__Using the information__:
(A) In the article about Forbes, why did he take a shot at Kentucky after his introductory press conference? Answer in one to three sentences.
(B) Repeat the article word for word, from "He followed that" up to and including "player last season.".
(C) Using the article about Forbes, answer these:
(i) What record did Forbes put together in five seasons at East Tennessee State?
(ii) How many national championships has the ACC won since 2000?
(iii) How many points per game did Sarr average last season?

He looked like a new principal trying to hype up some unenthused high school seniors during a boring assembly.
“I’m here to get this program going. I’m here to get this program right back where it needs to be. This program needs to win in basketball. This program deserves to win in basketball. And this program will win in basketball,” said Forbes during his introductory press conference.
He followed that up by taking a shot at Kentucky, since Lexington served as a potential landing spot for Olivier Sarr, Wake Forest’s best player last season.
“I think the most important thing is, why would you go to Wake for three years, put all that time in to get this prestigious degree, and end up getting your degree at a place like Kentucky?” Forbes, during a radio interview on Tuesday, said he told Sarr.
The next day, the 7-0 center, who averaged 13.7 points, 9.0 rebounds and 1.2 blocks last season, announced that he had committed to Kentucky.
Sometimes you can’t make this stuff up.
What Forbes has yet to grasp is that the majority of the athletes that play big-time college basketball put more of an emphasis on winning and getting to the next level than “prestigious degrees.” The ACC that Forbes will be coaching in is a different world than the Southern Conference he came from, as he amassed a 130-43 record in five seasons at East Tennessee State. Making it to the tournament is the dream there, while winning it is all that matters in the ACC, as the conference has won eight national championships since 2000.
And there’s also the fact that since 2009, only four players from Wake Forest’s program have been drafted, compared to the 29 first-round picks that Kentucky has produced in the same timeframe.
“That’s no disrespect to Kentucky, because I obviously respect them,” Forbes said in his radio interview. “I just think there’s a lot to be said for putting all that work in academically and not being able to finish what you started. I know those things are all important to [Sarr]. He said that. So, we’ll see. We’ll keep trying, we’ll keep plugging. We’ve got a lot of really good teams recruiting him.”
Sarr will finish what he started at Kentucky, a school that will give him a “prestigious degree” from the 132nd ranked national university, and a chance to make it to the pros.
And that’s an opportunity that Forbes, and his new program, can’t compete with.

__Information supplied__:

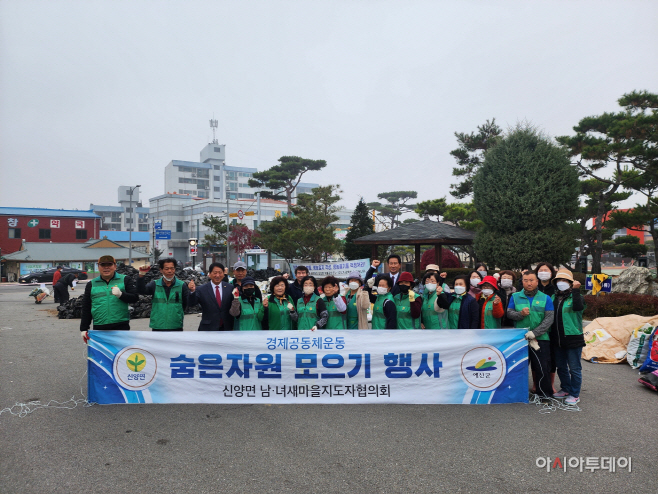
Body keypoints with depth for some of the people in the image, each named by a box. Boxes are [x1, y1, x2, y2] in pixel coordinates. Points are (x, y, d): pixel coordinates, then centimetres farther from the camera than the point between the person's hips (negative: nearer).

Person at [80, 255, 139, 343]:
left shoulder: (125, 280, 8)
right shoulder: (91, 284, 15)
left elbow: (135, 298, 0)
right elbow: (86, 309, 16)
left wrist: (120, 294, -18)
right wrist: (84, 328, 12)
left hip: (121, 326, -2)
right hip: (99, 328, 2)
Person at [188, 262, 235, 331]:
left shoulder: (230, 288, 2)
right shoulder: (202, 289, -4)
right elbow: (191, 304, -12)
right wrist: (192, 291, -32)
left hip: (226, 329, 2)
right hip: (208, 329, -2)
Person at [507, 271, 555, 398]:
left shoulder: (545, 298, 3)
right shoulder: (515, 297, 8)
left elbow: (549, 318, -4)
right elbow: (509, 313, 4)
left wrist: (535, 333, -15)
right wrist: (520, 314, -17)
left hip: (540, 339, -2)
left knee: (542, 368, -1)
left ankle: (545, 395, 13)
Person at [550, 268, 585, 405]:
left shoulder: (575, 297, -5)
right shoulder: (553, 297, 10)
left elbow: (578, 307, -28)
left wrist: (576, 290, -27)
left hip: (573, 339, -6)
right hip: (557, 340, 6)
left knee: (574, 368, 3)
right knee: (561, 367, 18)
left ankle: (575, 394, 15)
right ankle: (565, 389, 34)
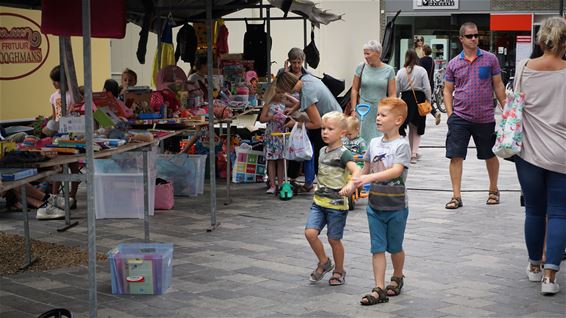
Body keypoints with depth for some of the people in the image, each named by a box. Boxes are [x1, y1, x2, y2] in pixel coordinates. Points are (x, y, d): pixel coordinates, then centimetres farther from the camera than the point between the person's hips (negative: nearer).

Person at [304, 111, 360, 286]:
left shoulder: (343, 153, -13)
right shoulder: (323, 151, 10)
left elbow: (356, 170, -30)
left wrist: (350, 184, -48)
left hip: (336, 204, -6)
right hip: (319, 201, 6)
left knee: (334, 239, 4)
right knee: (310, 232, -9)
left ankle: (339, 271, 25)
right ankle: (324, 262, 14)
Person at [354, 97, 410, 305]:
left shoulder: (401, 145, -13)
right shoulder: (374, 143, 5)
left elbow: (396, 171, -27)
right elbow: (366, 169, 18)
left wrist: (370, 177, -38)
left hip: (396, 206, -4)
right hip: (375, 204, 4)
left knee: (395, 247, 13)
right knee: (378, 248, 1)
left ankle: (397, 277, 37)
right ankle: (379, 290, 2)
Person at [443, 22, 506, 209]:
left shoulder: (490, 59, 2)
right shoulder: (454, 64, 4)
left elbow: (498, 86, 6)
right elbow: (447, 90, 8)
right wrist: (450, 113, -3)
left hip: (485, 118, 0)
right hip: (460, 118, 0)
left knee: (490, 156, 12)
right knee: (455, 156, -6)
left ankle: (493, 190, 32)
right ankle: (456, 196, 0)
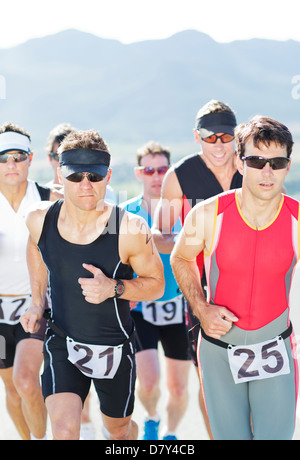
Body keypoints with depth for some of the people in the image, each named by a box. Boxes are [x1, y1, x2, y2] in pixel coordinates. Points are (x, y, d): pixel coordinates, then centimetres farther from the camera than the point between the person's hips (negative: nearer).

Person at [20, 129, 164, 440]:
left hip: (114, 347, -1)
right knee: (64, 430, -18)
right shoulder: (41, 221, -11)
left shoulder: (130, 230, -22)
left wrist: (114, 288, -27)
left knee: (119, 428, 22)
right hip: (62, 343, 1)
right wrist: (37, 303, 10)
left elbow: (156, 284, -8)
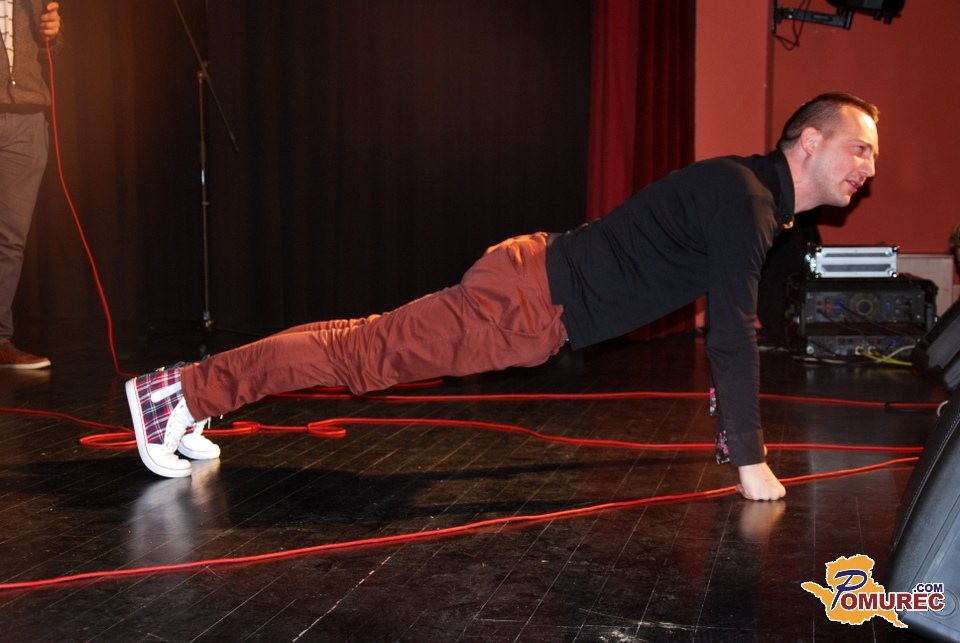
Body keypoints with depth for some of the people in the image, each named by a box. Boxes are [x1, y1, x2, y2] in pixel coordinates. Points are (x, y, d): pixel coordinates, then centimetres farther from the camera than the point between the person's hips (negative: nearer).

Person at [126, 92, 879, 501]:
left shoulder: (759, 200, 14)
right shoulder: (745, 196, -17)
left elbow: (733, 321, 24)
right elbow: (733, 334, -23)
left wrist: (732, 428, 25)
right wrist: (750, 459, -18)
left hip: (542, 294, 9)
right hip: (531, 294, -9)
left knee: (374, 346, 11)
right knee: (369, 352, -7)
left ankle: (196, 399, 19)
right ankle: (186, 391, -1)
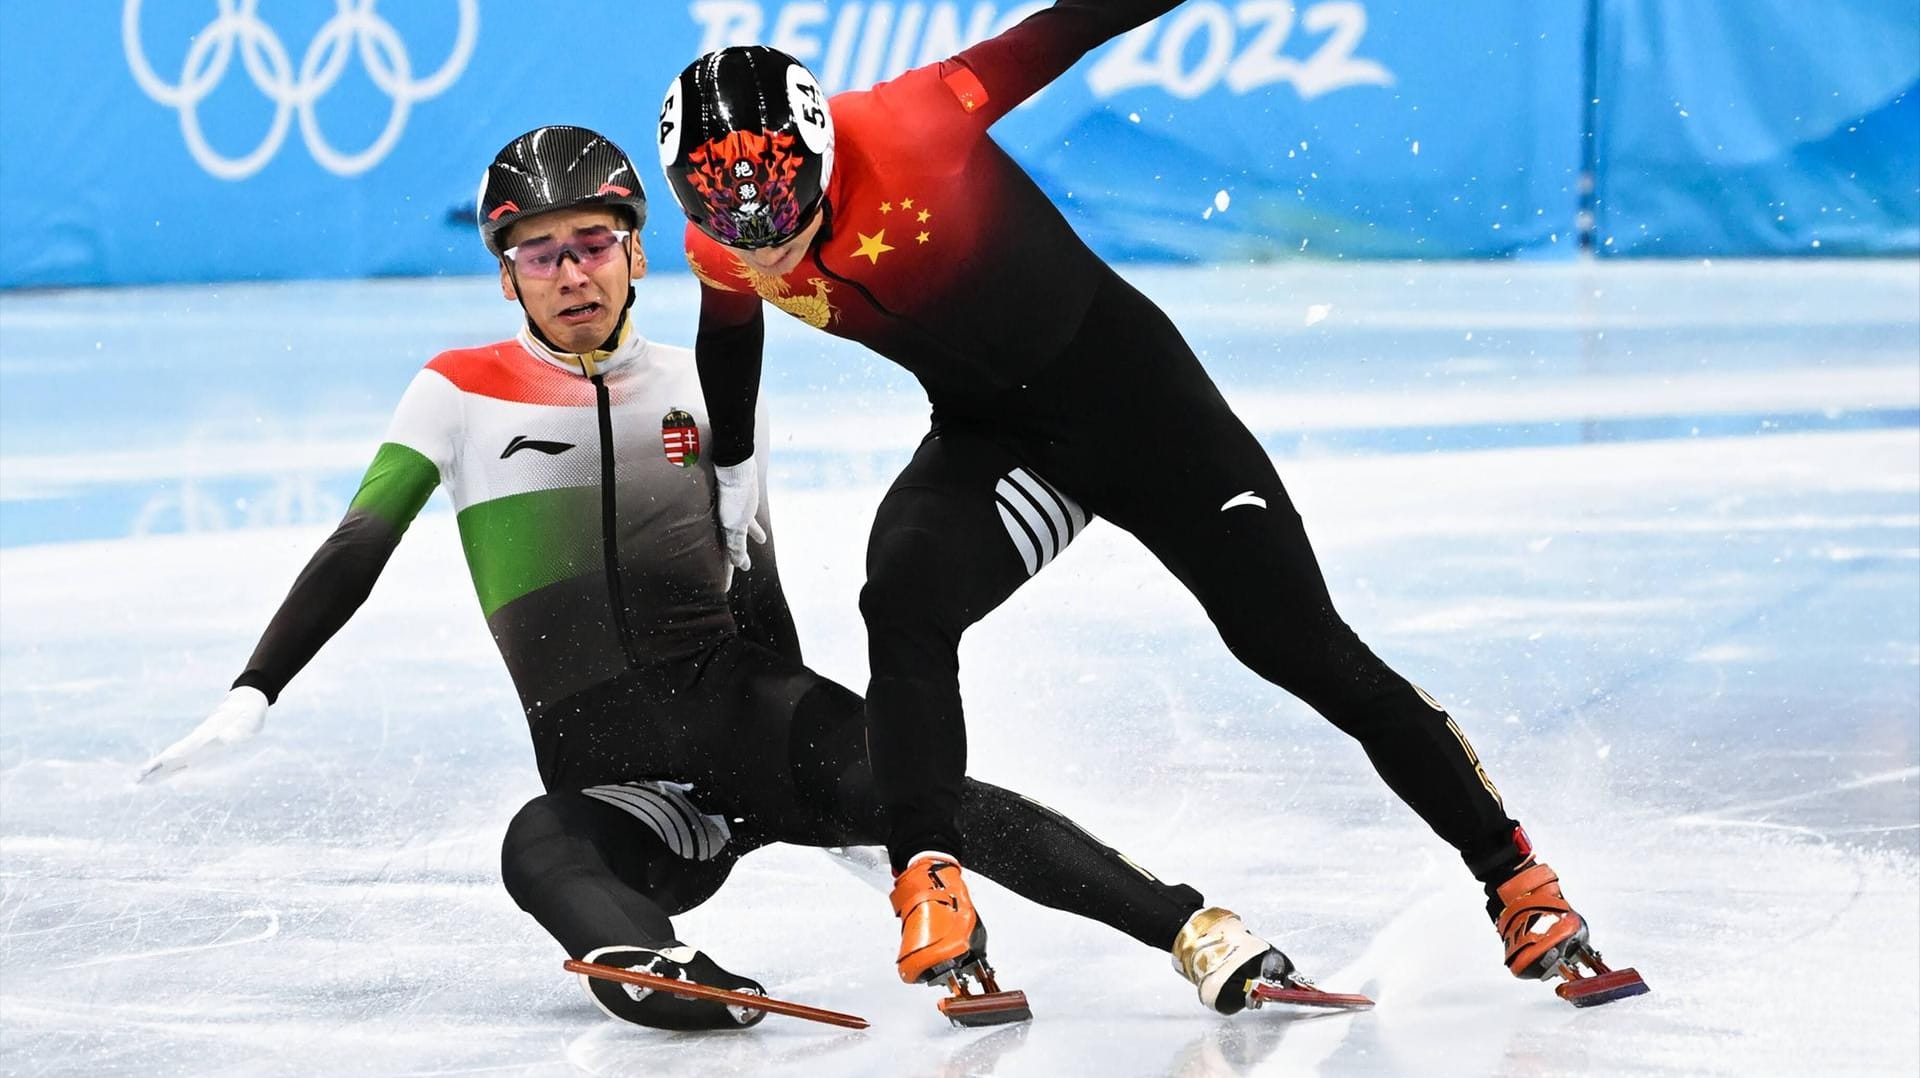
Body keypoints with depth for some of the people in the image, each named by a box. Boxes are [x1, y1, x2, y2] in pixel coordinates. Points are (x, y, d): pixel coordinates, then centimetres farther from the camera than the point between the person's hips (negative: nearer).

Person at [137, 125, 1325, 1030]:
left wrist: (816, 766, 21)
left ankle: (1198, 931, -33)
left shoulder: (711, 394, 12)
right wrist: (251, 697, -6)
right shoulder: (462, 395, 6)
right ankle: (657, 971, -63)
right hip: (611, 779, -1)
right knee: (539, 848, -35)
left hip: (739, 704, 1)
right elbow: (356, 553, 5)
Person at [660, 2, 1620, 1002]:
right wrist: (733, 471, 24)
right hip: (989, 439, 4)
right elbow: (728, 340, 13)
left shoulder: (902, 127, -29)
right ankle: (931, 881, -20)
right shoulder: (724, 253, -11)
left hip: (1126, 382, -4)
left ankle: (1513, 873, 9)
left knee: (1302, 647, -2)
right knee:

__Answer section__:
(A) He took aim at Kentucky because Lexington was a possible landing spot for Olivier Sarr, Wake Forest's best player last season.

(B)
He followed that up by taking a shot at Kentucky, since Lexington served as a potential landing spot for Olivier Sarr, Wake Forest’s best player last season.

(C)
(i) 130-43
(ii) Eight
(iii) 13.7